_Entries provided_.

_ _ _ _

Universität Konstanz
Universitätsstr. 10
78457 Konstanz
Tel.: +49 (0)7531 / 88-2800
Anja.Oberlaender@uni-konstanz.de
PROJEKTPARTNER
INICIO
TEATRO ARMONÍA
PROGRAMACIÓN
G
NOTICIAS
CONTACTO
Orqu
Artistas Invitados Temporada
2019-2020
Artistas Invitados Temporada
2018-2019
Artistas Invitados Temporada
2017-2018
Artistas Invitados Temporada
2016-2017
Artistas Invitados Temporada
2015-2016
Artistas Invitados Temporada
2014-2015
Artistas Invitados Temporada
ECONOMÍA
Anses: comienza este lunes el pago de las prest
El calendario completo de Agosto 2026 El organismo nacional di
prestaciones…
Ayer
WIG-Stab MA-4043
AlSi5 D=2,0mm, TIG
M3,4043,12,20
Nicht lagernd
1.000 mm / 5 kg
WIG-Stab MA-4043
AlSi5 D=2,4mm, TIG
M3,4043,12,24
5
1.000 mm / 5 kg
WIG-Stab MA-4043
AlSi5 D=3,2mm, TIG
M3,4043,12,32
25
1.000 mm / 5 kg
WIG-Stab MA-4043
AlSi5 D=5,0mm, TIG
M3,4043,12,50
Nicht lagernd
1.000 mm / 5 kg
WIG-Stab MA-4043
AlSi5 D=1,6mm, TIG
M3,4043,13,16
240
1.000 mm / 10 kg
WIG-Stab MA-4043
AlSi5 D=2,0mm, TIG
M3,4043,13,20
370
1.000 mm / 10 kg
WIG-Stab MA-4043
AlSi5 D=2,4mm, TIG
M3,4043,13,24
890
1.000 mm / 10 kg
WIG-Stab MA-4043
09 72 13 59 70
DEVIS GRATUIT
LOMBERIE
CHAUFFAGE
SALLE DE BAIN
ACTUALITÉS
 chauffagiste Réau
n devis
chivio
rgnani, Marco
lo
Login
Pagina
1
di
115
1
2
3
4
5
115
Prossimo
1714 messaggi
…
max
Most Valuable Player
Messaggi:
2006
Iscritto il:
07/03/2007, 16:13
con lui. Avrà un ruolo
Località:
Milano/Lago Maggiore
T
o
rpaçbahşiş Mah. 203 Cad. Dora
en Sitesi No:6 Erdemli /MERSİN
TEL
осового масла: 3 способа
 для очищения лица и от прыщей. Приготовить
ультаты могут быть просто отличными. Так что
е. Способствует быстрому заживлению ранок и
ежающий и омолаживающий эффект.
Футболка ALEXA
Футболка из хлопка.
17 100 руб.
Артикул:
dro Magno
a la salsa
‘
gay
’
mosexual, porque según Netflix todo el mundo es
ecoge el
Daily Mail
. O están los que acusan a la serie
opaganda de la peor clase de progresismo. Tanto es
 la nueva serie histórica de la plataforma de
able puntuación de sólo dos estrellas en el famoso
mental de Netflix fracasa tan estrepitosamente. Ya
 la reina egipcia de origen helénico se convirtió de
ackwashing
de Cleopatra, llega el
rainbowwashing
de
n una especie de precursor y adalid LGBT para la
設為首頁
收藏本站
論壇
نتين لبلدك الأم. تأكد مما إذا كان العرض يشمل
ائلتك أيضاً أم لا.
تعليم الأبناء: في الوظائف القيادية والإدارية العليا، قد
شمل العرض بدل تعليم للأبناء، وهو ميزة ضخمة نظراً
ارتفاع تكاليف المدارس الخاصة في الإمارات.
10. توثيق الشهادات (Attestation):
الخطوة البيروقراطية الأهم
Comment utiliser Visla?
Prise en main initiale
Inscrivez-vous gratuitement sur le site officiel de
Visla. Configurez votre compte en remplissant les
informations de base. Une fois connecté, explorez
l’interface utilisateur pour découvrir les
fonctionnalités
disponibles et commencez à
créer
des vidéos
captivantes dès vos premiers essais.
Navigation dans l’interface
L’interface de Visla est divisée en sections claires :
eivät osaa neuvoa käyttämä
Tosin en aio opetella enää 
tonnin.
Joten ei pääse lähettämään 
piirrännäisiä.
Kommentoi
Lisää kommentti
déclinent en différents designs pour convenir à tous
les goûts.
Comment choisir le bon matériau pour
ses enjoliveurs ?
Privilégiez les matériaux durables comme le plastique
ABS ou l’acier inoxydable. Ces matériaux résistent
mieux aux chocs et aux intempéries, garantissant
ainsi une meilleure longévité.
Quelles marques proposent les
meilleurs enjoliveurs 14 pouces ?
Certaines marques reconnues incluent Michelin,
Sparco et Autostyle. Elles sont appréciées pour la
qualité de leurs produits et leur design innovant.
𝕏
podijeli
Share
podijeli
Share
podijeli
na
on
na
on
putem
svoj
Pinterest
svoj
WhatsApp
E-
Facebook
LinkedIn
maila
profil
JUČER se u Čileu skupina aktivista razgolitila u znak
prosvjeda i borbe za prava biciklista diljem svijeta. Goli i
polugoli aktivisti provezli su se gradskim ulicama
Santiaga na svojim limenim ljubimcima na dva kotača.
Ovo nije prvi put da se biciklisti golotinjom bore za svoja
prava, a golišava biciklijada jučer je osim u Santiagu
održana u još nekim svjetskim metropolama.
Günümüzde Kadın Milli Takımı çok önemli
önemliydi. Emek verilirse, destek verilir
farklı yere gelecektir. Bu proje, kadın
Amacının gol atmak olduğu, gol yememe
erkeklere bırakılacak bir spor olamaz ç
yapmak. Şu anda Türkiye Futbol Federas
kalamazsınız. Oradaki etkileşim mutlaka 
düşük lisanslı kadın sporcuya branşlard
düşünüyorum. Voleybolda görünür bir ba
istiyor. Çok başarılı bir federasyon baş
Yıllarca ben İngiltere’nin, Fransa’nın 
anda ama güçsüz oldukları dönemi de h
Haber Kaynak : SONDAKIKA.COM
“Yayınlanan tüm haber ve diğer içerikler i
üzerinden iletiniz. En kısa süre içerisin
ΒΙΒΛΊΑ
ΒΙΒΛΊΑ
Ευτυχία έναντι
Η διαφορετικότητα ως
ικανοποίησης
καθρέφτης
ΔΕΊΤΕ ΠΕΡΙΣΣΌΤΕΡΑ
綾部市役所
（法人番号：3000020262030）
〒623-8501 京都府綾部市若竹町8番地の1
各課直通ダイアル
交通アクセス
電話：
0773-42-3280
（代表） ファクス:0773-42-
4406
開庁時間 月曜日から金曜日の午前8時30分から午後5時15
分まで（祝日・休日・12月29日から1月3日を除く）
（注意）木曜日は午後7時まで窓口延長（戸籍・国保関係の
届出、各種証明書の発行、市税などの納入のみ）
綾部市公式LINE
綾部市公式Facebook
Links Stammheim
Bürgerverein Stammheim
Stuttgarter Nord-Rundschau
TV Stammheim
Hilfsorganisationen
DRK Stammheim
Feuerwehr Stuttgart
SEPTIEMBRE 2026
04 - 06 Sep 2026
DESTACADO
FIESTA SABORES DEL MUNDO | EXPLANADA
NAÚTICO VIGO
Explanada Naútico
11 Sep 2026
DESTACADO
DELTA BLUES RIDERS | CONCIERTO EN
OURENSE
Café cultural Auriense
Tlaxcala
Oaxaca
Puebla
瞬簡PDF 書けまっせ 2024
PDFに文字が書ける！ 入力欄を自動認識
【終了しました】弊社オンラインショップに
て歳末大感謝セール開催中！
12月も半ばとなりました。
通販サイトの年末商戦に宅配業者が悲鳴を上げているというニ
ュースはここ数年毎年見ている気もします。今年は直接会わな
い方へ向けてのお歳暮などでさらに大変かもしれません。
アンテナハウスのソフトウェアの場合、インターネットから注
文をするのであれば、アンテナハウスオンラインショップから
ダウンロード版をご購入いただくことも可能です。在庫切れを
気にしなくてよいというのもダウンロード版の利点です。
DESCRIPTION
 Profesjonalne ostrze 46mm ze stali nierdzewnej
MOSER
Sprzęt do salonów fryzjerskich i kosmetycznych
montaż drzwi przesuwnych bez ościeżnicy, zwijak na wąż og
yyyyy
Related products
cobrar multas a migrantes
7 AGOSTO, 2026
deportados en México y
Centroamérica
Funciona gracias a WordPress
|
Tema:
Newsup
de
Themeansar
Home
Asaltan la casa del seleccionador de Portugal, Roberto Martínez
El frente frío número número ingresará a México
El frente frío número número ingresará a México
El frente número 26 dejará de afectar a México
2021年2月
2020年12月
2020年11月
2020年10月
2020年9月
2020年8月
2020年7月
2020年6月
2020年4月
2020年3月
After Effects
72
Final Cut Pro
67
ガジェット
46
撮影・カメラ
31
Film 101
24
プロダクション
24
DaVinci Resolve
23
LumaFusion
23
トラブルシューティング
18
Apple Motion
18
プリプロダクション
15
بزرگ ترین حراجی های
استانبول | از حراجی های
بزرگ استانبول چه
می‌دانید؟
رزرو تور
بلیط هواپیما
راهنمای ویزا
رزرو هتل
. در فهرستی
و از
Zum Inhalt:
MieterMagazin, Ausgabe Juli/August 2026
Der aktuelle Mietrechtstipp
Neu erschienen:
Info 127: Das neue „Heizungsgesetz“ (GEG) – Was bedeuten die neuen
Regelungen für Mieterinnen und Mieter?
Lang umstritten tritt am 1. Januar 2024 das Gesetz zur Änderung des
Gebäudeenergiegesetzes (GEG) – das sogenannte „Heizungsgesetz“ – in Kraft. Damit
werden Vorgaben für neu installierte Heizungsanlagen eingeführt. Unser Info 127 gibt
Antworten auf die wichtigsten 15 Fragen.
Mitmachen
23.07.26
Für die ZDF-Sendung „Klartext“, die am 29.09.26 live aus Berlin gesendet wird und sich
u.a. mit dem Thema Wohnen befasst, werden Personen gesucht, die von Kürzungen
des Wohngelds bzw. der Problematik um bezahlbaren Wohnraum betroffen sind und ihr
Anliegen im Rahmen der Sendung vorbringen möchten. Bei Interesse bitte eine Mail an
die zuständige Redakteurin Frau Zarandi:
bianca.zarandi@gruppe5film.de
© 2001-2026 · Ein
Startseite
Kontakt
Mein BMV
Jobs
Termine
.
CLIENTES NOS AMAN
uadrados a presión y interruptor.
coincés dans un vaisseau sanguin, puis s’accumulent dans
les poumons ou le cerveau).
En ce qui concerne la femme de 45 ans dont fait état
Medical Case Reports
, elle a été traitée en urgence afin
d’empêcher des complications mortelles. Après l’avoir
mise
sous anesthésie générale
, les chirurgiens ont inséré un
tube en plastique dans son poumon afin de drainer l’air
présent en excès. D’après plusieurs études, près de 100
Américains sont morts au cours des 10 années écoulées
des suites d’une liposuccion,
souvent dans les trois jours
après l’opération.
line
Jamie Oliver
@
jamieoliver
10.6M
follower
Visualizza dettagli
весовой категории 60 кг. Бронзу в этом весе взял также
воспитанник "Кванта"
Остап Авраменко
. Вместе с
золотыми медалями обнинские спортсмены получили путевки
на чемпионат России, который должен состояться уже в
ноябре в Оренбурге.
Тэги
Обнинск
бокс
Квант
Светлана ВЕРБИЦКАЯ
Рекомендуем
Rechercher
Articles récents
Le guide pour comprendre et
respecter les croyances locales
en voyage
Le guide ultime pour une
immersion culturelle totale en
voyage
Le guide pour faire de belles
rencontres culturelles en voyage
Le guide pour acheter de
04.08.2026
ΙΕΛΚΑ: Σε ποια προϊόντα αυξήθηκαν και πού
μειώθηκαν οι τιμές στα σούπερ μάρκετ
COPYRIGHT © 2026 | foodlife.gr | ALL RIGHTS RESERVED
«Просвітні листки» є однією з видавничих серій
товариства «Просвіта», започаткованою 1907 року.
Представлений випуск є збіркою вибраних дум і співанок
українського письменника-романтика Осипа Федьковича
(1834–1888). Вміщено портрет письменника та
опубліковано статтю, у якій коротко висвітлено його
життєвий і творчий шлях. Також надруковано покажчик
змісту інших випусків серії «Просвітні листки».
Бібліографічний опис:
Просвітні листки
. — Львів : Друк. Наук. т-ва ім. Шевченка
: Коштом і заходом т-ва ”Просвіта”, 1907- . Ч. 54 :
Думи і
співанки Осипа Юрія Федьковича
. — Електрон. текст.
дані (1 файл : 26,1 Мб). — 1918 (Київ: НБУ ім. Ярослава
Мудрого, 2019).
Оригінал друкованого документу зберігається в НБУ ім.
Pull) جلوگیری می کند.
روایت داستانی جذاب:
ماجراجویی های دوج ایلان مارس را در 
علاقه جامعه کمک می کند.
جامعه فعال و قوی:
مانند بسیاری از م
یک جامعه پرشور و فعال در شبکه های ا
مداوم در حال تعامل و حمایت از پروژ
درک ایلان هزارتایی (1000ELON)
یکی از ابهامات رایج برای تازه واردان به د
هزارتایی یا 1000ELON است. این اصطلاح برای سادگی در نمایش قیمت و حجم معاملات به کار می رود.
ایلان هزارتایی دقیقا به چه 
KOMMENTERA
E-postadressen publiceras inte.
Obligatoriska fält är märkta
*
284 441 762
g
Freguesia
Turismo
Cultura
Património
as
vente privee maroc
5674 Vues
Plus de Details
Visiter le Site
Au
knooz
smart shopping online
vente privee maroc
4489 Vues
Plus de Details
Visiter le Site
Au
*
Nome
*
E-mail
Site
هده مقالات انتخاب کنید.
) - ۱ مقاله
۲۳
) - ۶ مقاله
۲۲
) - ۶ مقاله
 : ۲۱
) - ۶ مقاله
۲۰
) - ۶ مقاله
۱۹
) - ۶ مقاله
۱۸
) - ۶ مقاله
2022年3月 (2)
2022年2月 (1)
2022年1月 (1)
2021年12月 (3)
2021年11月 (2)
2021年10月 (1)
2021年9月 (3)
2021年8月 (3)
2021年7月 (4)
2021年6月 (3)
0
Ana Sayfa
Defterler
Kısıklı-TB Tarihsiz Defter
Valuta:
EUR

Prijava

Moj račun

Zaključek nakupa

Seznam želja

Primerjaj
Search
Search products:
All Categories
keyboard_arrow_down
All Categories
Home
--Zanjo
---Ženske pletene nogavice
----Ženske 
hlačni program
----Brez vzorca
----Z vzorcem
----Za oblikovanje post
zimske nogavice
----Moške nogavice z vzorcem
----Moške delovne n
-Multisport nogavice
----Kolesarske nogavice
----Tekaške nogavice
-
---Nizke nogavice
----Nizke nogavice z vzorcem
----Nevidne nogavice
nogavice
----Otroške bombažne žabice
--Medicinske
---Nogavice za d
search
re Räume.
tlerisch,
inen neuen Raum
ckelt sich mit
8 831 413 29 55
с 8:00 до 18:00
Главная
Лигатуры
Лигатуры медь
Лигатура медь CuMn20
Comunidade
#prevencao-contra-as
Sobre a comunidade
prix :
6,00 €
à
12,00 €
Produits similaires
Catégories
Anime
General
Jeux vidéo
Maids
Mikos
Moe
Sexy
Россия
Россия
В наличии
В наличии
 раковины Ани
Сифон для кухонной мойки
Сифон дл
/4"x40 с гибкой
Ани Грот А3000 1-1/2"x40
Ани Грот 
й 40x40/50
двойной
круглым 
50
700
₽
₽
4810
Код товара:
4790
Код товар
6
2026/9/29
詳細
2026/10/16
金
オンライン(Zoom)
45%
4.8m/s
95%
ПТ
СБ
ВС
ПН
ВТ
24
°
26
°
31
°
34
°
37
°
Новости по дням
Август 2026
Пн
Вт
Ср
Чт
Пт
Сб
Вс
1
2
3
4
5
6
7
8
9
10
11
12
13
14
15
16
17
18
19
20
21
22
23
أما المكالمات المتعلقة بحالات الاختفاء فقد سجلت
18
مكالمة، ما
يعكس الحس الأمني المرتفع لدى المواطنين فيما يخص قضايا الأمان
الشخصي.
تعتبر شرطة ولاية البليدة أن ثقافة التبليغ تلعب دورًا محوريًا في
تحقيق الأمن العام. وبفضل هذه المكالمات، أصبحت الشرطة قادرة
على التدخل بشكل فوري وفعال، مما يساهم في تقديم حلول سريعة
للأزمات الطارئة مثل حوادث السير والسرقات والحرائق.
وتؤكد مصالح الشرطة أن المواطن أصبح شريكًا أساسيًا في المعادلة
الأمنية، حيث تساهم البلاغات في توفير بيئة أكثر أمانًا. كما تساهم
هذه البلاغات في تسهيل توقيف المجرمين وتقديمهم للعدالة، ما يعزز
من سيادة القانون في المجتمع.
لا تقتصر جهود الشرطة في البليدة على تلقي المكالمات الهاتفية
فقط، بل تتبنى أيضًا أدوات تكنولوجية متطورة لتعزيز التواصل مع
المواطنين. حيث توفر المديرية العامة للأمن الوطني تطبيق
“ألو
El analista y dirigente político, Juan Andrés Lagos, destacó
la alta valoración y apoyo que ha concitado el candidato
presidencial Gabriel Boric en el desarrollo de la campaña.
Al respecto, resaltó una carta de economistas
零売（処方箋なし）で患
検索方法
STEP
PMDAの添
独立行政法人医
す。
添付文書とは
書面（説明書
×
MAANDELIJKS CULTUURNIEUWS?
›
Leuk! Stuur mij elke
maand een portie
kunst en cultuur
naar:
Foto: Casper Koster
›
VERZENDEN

_ _ _ _

Count the lines in the rows above that contain the string "Comment", and reply with the number alone.

_Response to the task_.
2